■ **What to produce**: Set out exactly every line of the entries below, starting at the line that holds "slide_number [74, 1048, 426, 1101]" and stopping after the line that holds "Document page, 2001x1125 pixels.".

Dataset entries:
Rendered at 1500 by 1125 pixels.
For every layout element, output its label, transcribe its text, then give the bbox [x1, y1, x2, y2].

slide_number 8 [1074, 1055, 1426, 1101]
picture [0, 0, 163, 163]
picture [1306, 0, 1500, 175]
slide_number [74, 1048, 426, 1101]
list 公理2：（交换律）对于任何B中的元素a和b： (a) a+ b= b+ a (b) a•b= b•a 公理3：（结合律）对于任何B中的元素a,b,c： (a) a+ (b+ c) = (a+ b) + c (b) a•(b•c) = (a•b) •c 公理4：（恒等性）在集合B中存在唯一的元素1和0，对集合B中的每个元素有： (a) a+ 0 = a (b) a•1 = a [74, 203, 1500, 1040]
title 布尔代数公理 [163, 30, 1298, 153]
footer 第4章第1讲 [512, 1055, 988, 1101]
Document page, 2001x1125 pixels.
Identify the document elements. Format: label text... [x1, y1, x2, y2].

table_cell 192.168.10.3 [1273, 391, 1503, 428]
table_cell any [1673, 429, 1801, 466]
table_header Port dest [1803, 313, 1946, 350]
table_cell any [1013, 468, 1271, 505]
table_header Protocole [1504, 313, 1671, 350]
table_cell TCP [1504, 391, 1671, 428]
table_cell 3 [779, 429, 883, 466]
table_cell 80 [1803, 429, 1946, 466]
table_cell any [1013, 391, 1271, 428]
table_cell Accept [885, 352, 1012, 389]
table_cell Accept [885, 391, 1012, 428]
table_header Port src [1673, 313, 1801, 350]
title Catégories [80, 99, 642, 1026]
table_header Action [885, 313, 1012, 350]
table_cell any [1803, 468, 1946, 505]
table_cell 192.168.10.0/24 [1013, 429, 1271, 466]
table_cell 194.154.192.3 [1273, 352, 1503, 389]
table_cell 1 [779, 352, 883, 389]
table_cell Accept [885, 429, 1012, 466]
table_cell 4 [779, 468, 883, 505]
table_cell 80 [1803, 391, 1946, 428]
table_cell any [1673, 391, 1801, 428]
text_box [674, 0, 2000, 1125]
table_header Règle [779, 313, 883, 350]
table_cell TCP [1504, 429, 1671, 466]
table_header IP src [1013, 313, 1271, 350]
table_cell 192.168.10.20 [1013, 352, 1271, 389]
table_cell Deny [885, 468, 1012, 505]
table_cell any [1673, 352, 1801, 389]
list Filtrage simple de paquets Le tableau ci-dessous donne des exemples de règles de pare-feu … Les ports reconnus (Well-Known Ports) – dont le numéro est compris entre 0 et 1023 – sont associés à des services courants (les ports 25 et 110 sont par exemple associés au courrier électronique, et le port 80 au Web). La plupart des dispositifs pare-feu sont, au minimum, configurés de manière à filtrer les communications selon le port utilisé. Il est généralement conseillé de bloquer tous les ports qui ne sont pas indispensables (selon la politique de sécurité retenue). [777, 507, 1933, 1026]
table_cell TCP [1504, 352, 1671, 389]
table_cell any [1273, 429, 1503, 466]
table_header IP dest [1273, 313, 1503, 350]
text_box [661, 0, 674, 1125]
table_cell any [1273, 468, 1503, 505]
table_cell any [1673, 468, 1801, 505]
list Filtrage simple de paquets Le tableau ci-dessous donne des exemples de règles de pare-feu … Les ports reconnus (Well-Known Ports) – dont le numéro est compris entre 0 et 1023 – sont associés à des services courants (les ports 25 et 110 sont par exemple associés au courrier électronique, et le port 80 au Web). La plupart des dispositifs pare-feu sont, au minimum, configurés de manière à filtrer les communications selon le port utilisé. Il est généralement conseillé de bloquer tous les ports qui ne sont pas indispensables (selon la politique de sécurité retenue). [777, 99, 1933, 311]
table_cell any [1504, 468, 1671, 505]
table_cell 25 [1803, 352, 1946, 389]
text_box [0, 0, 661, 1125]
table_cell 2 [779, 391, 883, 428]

---

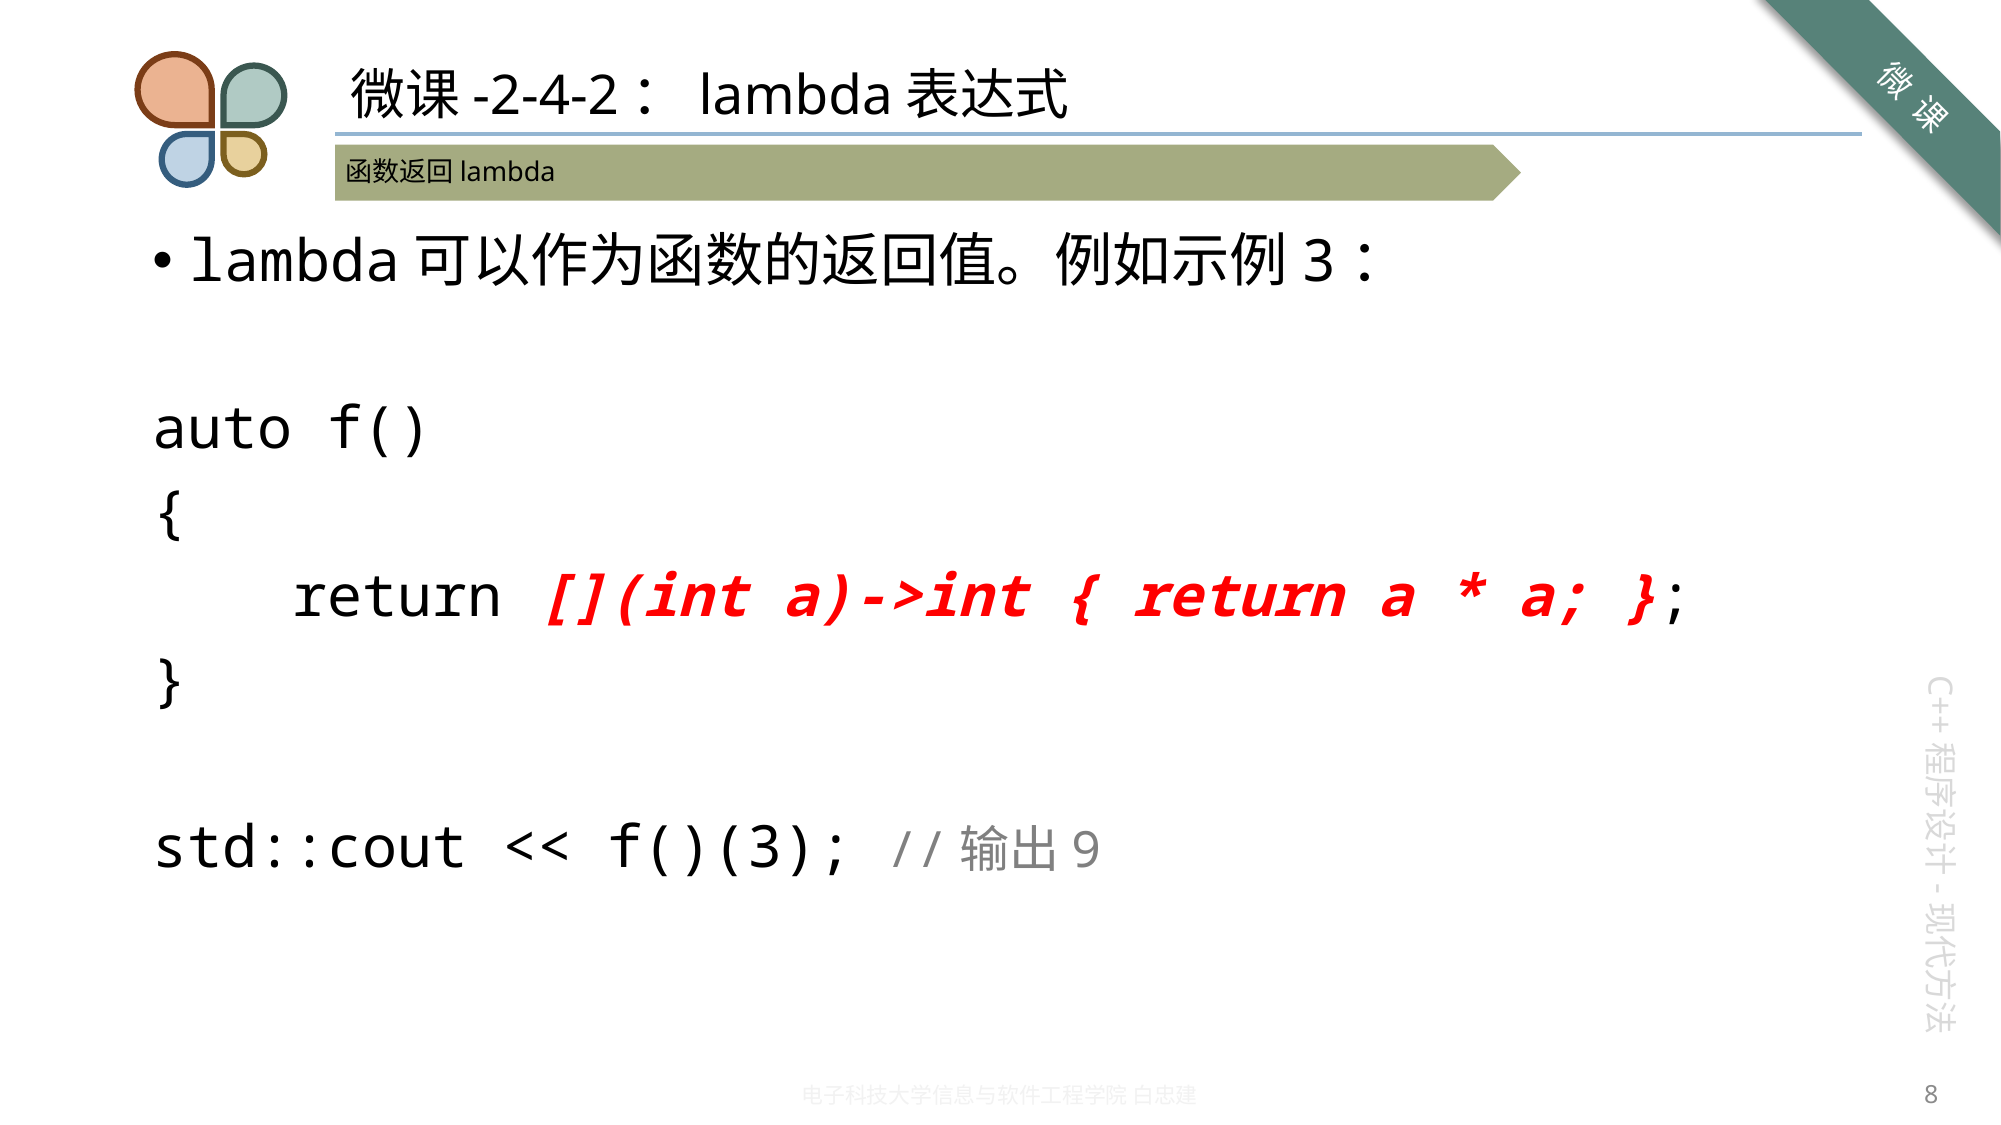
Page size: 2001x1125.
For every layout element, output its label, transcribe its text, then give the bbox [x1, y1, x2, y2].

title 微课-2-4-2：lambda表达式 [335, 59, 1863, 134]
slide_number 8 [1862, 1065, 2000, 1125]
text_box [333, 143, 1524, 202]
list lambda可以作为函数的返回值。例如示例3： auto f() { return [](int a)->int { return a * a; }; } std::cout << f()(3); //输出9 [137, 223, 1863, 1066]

■ **Completed exercise**:
slide_number [74, 1048, 426, 1101]
list 公理2：（交换律）对于任何B中的元素a和b： (a) a+ b= b+ a (b) a•b= b•a 公理3：（结合律）对于任何B中的元素a,b,c： (a) a+ (b+ c) = (a+ b) + c (b) a•(b•c) = (a•b) •c 公理4：（恒等性）在集合B中存在唯一的元素1和0，对集合B中的每个元素有： (a) a+ 0 = a (b) a•1 = a [74, 203, 1500, 1040]
title 布尔代数公理 [163, 30, 1298, 153]
footer 第4章第1讲 [512, 1055, 988, 1101]
Document page, 2001x1125 pixels.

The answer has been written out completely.